Bu rekor başka rekor!

YENİ yılın ilk günündeyiz.

Dün gece ádet yerini bulsun diye eğlendik. İyi de... Gerçekten mutlu muyduk acaba?

Bütün işaretler, daha sıkıntılı bir yıla girdiğimizi gösteriyor. Böyle bir ortamda mutlu olabilir mi insan?

Ekonomik krizin giderek daha da sıkıntı yarattığı görülüyor.

Kapanan işyerlerinin, işsiz kalan insanların yanı sıra, intihar olaylarına da tanık oluyoruz. Bu dramatik tablo, krizin ülkemizi nereye sürüklediğini açıkça gösteriyor.

Başbakan’ın, bir doktor edasıyla, krize yönelik söylediği sözler isabetli değil! Türkiye’de yaşanan ekonomik yıkımın psikolojik olduğu iddiası, insanları avutmaktan başka bir anlam taşımıyor!

Başbakan daha önce "Hamdolsun bize uğramayacak" diyordu. Bir süre sonra "Kriz teğet geçecek" tesellisini ortaya attı. Daha sonra da moral vermek için doktorluk yapma çabasına girdi, "Aslında reel kriz yok, psikolojik bir kriz var" görüşünü ortaya attı.

Yani olmayan bir krizi var zannediyor, hayal görüyormuşuz(!).

İşten atılmalar, indirilen kepenkler, cepte kalmayan paralar, mutfakta kaynamayan tencereler hep psikolojik mi sizce?

* * *

Türkiye’de kriz iyi yönetilemedi ne yazık ki... Ateş bacayı sardıktan sonra alınacak önlemlerin de fazla bir faydası olmayacak.

Yeni yıla yeni vergilerle, yeni zamlarla girdik.

Nasreddin Hoca’nın merkebine benzemeyiz inşallah. Hani, hoca, zavallı hayvana yükü bindirdikçe bindirmiş, tasarruf olsun diye de kemerleri sıktıkça sıkmış. "Oh oh, işler ne güzel gidiyor!" derken merkep nalları dikivermiş! Nasreddin Hoca da hayıflanarak "Tüh be" demiş, "Tam alışıyordu, öldü!"
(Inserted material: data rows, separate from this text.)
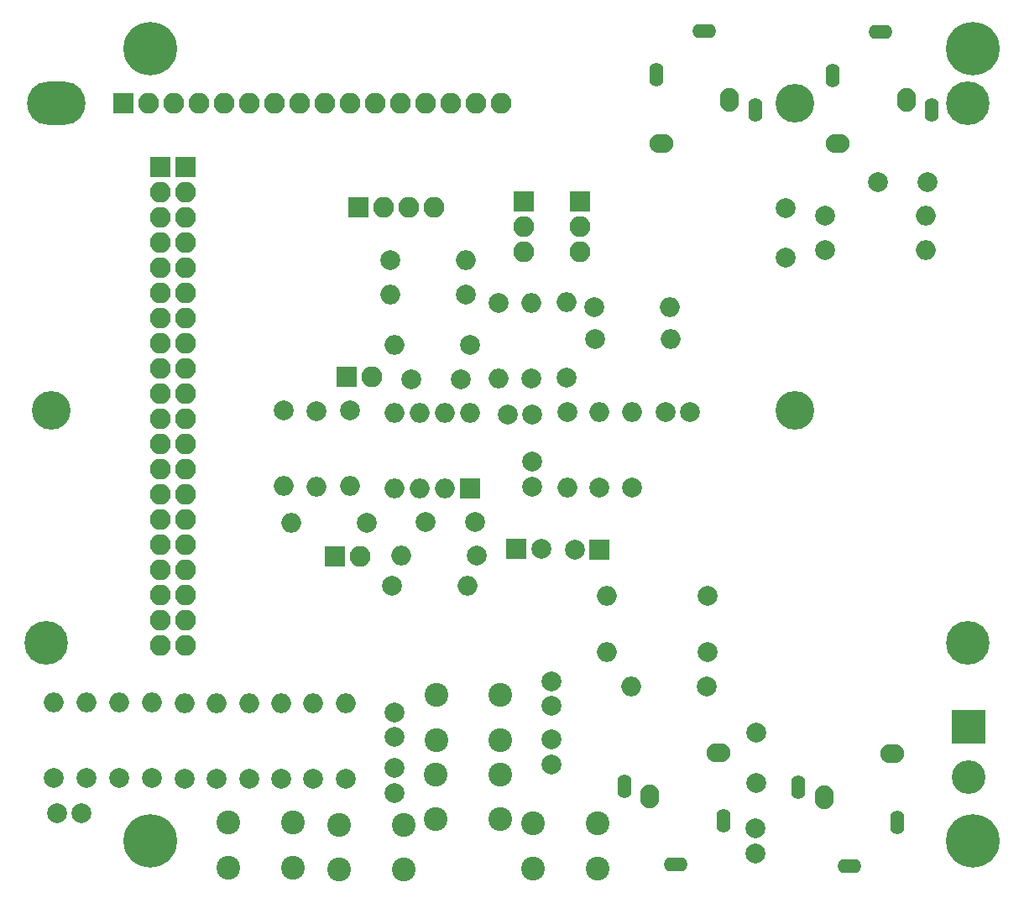
<source format=gbr>
G04 #@! TF.FileFunction,Soldermask,Top*
%FSLAX46Y46*%
G04 Gerber Fmt 4.6, Leading zero omitted, Abs format (unit mm)*
G04 Created by KiCad (PCBNEW 4.0.7) date 04/18/22 18:23:14*
%MOMM*%
%LPD*%
G01*
G04 APERTURE LIST*
%ADD10C,0.100000*%
%ADD11C,2.000000*%
%ADD12O,2.400000X1.400000*%
%ADD13O,1.400000X2.400000*%
%ADD14O,2.400000X1.900000*%
%ADD15O,1.900000X2.400000*%
%ADD16O,2.000000X2.000000*%
%ADD17C,2.400000*%
%ADD18C,5.400000*%
%ADD19R,2.100000X2.100000*%
%ADD20O,2.100000X2.100000*%
%ADD21O,5.900000X4.400000*%
%ADD22C,4.400000*%
%ADD23C,3.900000*%
%ADD24R,2.000000X2.000000*%
%ADD25R,3.400000X3.400000*%
%ADD26C,3.400000*%
G04 APERTURE END LIST*
D10*
D11*
X109610000Y-76610000D03*
X109610000Y-81610000D03*
D12*
X98500000Y-142850000D03*
D13*
X103300000Y-138450000D03*
X93300000Y-134950000D03*
D14*
X102800000Y-131550000D03*
D15*
X95900000Y-135950000D03*
D11*
X48930000Y-134170000D03*
D16*
X48930000Y-126550000D03*
D11*
X58680000Y-134170000D03*
D16*
X58680000Y-126550000D03*
D11*
X86000000Y-126850000D03*
X86000000Y-124350000D03*
X70100000Y-129980000D03*
X70100000Y-127480000D03*
X70140000Y-135620000D03*
X70140000Y-133120000D03*
X85970000Y-130260000D03*
X85970000Y-132760000D03*
D17*
X74330000Y-130270000D03*
X74330000Y-125770000D03*
X80830000Y-130270000D03*
X80830000Y-125770000D03*
X64540000Y-143360000D03*
X64540000Y-138860000D03*
X71040000Y-143360000D03*
X71040000Y-138860000D03*
X84090000Y-143220000D03*
X84090000Y-138720000D03*
X90590000Y-143220000D03*
X90590000Y-138720000D03*
X74300000Y-138270000D03*
X74300000Y-133770000D03*
X80800000Y-138270000D03*
X80800000Y-133770000D03*
D11*
X45640000Y-134150000D03*
D16*
X45640000Y-126530000D03*
D11*
X65210000Y-134190000D03*
D16*
X65210000Y-126570000D03*
D11*
X42330000Y-134130000D03*
D16*
X42330000Y-126510000D03*
D11*
X52220000Y-134190000D03*
D16*
X52220000Y-126570000D03*
D11*
X61940000Y-134190000D03*
D16*
X61940000Y-126570000D03*
D11*
X55470000Y-134170000D03*
D16*
X55470000Y-126550000D03*
D18*
X45500000Y-60500000D03*
X45500000Y-140500000D03*
X128500000Y-60500000D03*
X128500000Y-140500000D03*
D19*
X66500000Y-76500000D03*
D20*
X69040000Y-76500000D03*
X71580000Y-76500000D03*
X74120000Y-76500000D03*
D19*
X42750000Y-66000000D03*
D20*
X45290000Y-66000000D03*
X47830000Y-66000000D03*
X50370000Y-66000000D03*
X52910000Y-66000000D03*
X55450000Y-66000000D03*
X57990000Y-66000000D03*
X60530000Y-66000000D03*
X63070000Y-66000000D03*
X65610000Y-66000000D03*
X68150000Y-66000000D03*
X70690000Y-66000000D03*
X73230000Y-66000000D03*
X75770000Y-66000000D03*
X78310000Y-66000000D03*
X80850000Y-66000000D03*
D21*
X36000000Y-66000000D03*
D22*
X128000000Y-66000000D03*
D23*
X110500000Y-66000000D03*
X110500000Y-97000000D03*
D22*
X128000000Y-120500000D03*
X35000000Y-120500000D03*
D23*
X35500000Y-97000000D03*
D11*
X106510000Y-139200000D03*
X106510000Y-141700000D03*
D12*
X119140000Y-58810000D03*
D13*
X114340000Y-63210000D03*
X124340000Y-66710000D03*
D14*
X114840000Y-70110000D03*
D15*
X121740000Y-65710000D03*
D12*
X101340000Y-58780000D03*
D13*
X96540000Y-63180000D03*
X106540000Y-66680000D03*
D14*
X97040000Y-70080000D03*
D15*
X103940000Y-65680000D03*
D19*
X88860000Y-75960000D03*
D20*
X88860000Y-78500000D03*
X88860000Y-81040000D03*
D19*
X83130000Y-75970000D03*
D20*
X83130000Y-78510000D03*
X83130000Y-81050000D03*
D11*
X113550000Y-80860000D03*
D16*
X123710000Y-80860000D03*
D11*
X113600000Y-77390000D03*
D16*
X123760000Y-77390000D03*
D11*
X90410000Y-89800000D03*
D16*
X98030000Y-89800000D03*
D11*
X90250000Y-86610000D03*
D16*
X97870000Y-86610000D03*
D11*
X87450000Y-93770000D03*
D16*
X87450000Y-86150000D03*
D11*
X94110000Y-104780000D03*
D16*
X94110000Y-97160000D03*
D11*
X77370000Y-85360000D03*
D16*
X69750000Y-85360000D03*
D11*
X69700000Y-81880000D03*
D16*
X77320000Y-81880000D03*
D11*
X123890000Y-74040000D03*
X118890000Y-74040000D03*
X106600000Y-129580000D03*
X106600000Y-134580000D03*
D24*
X90810000Y-111090000D03*
D11*
X88310000Y-111090000D03*
D24*
X82410000Y-111020000D03*
D11*
X84910000Y-111020000D03*
X81560000Y-97430000D03*
X84060000Y-97430000D03*
X83990000Y-104720000D03*
X83990000Y-102220000D03*
X73300000Y-108320000D03*
X78300000Y-108320000D03*
X71860000Y-93880000D03*
X76860000Y-93880000D03*
D12*
X116050000Y-142970000D03*
D13*
X120850000Y-138570000D03*
X110850000Y-135070000D03*
D14*
X120350000Y-131670000D03*
D15*
X113450000Y-136070000D03*
D19*
X64120000Y-111790000D03*
D20*
X66660000Y-111790000D03*
D19*
X65320000Y-93650000D03*
D20*
X67860000Y-93650000D03*
D11*
X101700000Y-115730000D03*
D16*
X91540000Y-115730000D03*
D11*
X69840000Y-114720000D03*
D16*
X77460000Y-114720000D03*
D11*
X67360000Y-108360000D03*
D16*
X59740000Y-108360000D03*
D11*
X87550000Y-97190000D03*
D16*
X87550000Y-104810000D03*
D11*
X90830000Y-104780000D03*
D16*
X90830000Y-97160000D03*
D11*
X78450000Y-111670000D03*
D16*
X70830000Y-111670000D03*
D11*
X62250000Y-97120000D03*
D16*
X62250000Y-104740000D03*
D11*
X58980000Y-97040000D03*
D16*
X58980000Y-104660000D03*
D11*
X65620000Y-97030000D03*
D16*
X65620000Y-104650000D03*
D11*
X77730000Y-90410000D03*
D16*
X70110000Y-90410000D03*
D11*
X83930000Y-93800000D03*
D16*
X83930000Y-86180000D03*
D11*
X80620000Y-86180000D03*
D16*
X80620000Y-93800000D03*
D24*
X77730000Y-104940000D03*
D16*
X70110000Y-97320000D03*
X75190000Y-104940000D03*
X72650000Y-97320000D03*
X72650000Y-104940000D03*
X75190000Y-97320000D03*
X70110000Y-104940000D03*
X77730000Y-97320000D03*
D25*
X128020000Y-128930000D03*
D26*
X128020000Y-134010000D03*
D11*
X101690000Y-121420000D03*
D16*
X91530000Y-121420000D03*
D11*
X101650000Y-124850000D03*
D16*
X94030000Y-124850000D03*
D19*
X46500000Y-72500000D03*
D20*
X46500000Y-75040000D03*
X46500000Y-77580000D03*
X46500000Y-80120000D03*
X46500000Y-82660000D03*
X46500000Y-85200000D03*
X46500000Y-87740000D03*
X46500000Y-90280000D03*
X46500000Y-92820000D03*
X46500000Y-95360000D03*
X46500000Y-97900000D03*
X46500000Y-100440000D03*
X46500000Y-102980000D03*
X46500000Y-105520000D03*
X46500000Y-108060000D03*
X46500000Y-110600000D03*
X46500000Y-113140000D03*
X46500000Y-115680000D03*
X46500000Y-118220000D03*
X46500000Y-120760000D03*
D11*
X97450000Y-97230000D03*
X99950000Y-97230000D03*
X36080000Y-137690000D03*
X38580000Y-137690000D03*
X35760000Y-134110000D03*
D16*
X35760000Y-126490000D03*
D11*
X39040000Y-134110000D03*
D16*
X39040000Y-126490000D03*
D17*
X53370000Y-143140000D03*
X53370000Y-138640000D03*
X59870000Y-143140000D03*
X59870000Y-138640000D03*
D19*
X49040000Y-72500000D03*
D20*
X49040000Y-75040000D03*
X49040000Y-77580000D03*
X49040000Y-80120000D03*
X49040000Y-82660000D03*
X49040000Y-85200000D03*
X49040000Y-87740000D03*
X49040000Y-90280000D03*
X49040000Y-92820000D03*
X49040000Y-95360000D03*
X49040000Y-97900000D03*
X49040000Y-100440000D03*
X49040000Y-102980000D03*
X49040000Y-105520000D03*
X49040000Y-108060000D03*
X49040000Y-110600000D03*
X49040000Y-113140000D03*
X49040000Y-115680000D03*
X49040000Y-118220000D03*
X49040000Y-120760000D03*
M02*

</source>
Bizimki de o hesap olmaz inşallah!

İçinde bulunduğumuz tablo maalesef, krizin iyi yönetilmediğini gösteriyor.

Yağdanlıklar, Başbakan’ın söylediği "psikolojik kriz türküsünü" alkışlarken doğruları söyleyenlere iyi gözle bakılmıyor. Birçok kuruluş, sıkıntılara çözüm bulunamadığı için ayakta kalamaz hale geldi.

* * *

Ekonomik konularda ve devlet yönetiminde büyük deneyim sahibi olan İlhan Kesici, ekonomimizin kırılganlığı nedeniyle ciddi sorunlarla karşılaşma olasılığının çok yüksek olduğunu söylüyor.

İlhan Kesici’ye göre, "Başbakan dahil kimse işin vahametinin farkında değil!"

Başbakan ile Devlet Bakanı’nın hiçbir haklı veriye dayanmadan bol bol konuştuklarını ve hata yaptıklarını belirten İlhan Kesici, ekonominin bugünkü durumunu şöyle özetliyor:

1) Rezervlerin kısa dönemdeki borç oranına göre en kötü durumdaki ülke Türkiye!

2) Cari açığın milli gelire oranı en kötü durumda olan ülke Türkiye!

3) Toplam kamu borçlarının milli gelire oranı en yüksek olan ülke Türkiye!

4) Özel sektör kredilerindeki artışın milli gelire oranı en hızlı artan ülke Türkiye!

5) 2002 yılından 2007 yılına kadar, 5 yılda devletin iç ve dış borcu 170 milyar dolardan 297 milyar dolara çıktı. Aynı dönemde özel sektörün dış borcu ise 218 milyar dolardan 436 milyar dolara yükseldi.

Sürekli olarak olumsuzluklar rekoru kıran bir ülkenin ekonomisi nasıl iyi olabilir? İyilik lafta! Lafla ise değirmen dönmüyor!